RECORDS PROVIDED:
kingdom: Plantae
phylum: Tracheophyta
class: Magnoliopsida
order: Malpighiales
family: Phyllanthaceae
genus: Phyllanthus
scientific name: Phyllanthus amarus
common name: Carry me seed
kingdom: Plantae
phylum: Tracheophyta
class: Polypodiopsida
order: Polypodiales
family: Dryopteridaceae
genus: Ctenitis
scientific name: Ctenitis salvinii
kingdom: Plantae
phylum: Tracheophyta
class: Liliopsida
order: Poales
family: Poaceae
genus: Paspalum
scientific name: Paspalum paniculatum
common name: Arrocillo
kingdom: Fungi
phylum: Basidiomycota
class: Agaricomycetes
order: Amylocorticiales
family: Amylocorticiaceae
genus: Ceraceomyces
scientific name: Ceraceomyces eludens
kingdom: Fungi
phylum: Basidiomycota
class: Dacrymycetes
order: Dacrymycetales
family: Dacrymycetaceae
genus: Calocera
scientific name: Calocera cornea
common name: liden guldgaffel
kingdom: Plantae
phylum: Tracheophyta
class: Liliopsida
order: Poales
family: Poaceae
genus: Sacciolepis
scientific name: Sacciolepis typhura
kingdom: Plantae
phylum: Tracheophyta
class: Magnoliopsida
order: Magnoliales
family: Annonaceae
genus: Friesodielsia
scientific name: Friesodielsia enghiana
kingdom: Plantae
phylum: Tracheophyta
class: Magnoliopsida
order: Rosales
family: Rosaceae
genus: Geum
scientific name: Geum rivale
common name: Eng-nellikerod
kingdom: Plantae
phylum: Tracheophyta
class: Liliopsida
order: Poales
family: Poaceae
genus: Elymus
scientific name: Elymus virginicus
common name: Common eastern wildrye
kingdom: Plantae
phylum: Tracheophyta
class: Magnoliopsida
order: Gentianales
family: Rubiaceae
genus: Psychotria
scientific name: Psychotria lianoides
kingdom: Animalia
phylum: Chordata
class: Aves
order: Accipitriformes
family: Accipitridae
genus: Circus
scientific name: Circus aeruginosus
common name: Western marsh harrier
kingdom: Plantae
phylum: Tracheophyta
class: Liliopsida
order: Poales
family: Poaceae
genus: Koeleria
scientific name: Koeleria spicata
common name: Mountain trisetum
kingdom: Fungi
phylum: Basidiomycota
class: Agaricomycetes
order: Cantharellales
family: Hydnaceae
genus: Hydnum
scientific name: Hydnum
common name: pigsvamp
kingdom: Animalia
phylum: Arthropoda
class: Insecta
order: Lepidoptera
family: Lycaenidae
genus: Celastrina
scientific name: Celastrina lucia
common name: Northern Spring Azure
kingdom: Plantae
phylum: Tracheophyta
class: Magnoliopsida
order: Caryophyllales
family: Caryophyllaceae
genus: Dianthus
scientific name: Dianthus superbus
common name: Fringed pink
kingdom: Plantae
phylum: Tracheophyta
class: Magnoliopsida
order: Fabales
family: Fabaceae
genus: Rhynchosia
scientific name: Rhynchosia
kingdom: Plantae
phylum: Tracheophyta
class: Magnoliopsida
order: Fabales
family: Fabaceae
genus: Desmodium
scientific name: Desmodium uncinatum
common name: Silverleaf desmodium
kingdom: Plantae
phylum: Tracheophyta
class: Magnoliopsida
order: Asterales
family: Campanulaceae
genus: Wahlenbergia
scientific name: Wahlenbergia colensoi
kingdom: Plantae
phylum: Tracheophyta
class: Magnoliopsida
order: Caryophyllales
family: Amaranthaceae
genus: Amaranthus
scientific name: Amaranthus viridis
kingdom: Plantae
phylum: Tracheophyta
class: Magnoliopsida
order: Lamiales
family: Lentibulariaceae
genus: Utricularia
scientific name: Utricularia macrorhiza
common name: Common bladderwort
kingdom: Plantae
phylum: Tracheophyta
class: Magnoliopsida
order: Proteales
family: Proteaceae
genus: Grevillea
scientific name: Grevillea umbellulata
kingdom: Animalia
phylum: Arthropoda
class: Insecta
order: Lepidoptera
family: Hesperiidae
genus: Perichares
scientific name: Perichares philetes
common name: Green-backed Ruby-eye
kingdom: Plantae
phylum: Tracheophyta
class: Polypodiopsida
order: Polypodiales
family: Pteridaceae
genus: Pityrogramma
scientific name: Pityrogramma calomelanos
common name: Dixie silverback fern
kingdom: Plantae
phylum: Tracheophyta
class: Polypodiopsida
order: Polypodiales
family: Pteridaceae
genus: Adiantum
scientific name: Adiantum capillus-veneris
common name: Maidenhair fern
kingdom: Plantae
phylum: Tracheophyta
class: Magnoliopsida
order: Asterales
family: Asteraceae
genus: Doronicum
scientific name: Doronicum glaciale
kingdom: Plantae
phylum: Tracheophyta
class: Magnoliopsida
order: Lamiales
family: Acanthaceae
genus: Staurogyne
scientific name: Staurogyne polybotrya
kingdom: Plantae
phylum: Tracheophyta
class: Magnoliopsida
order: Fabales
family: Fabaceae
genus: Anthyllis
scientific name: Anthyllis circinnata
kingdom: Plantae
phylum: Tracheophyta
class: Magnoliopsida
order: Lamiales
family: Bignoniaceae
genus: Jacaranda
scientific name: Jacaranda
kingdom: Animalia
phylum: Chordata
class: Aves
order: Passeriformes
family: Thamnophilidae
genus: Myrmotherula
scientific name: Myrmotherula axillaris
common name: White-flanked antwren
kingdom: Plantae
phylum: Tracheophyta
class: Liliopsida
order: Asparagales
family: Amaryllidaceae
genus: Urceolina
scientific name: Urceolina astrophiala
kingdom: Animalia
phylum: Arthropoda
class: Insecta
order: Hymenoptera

TASK GOAL:
Copy verbatim the lines of the entries above, starting with the line that contains "genus: Jacaranda" and ending with the final line of the entries, both included.

RESPONSE TO THIS TASK:
genus: Jacaranda
scientific name: Jacaranda
kingdom: Animalia
phylum: Chordata
class: Aves
order: Passeriformes
family: Thamnophilidae
genus: Myrmotherula
scientific name: Myrmotherula axillaris
common name: White-flanked antwren
kingdom: Plantae
phylum: Tracheophyta
class: Liliopsida
order: Asparagales
family: Amaryllidaceae
genus: Urceolina
scientific name: Urceolina astrophiala
kingdom: Animalia
phylum: Arthropoda
class: Insecta
order: Hymenoptera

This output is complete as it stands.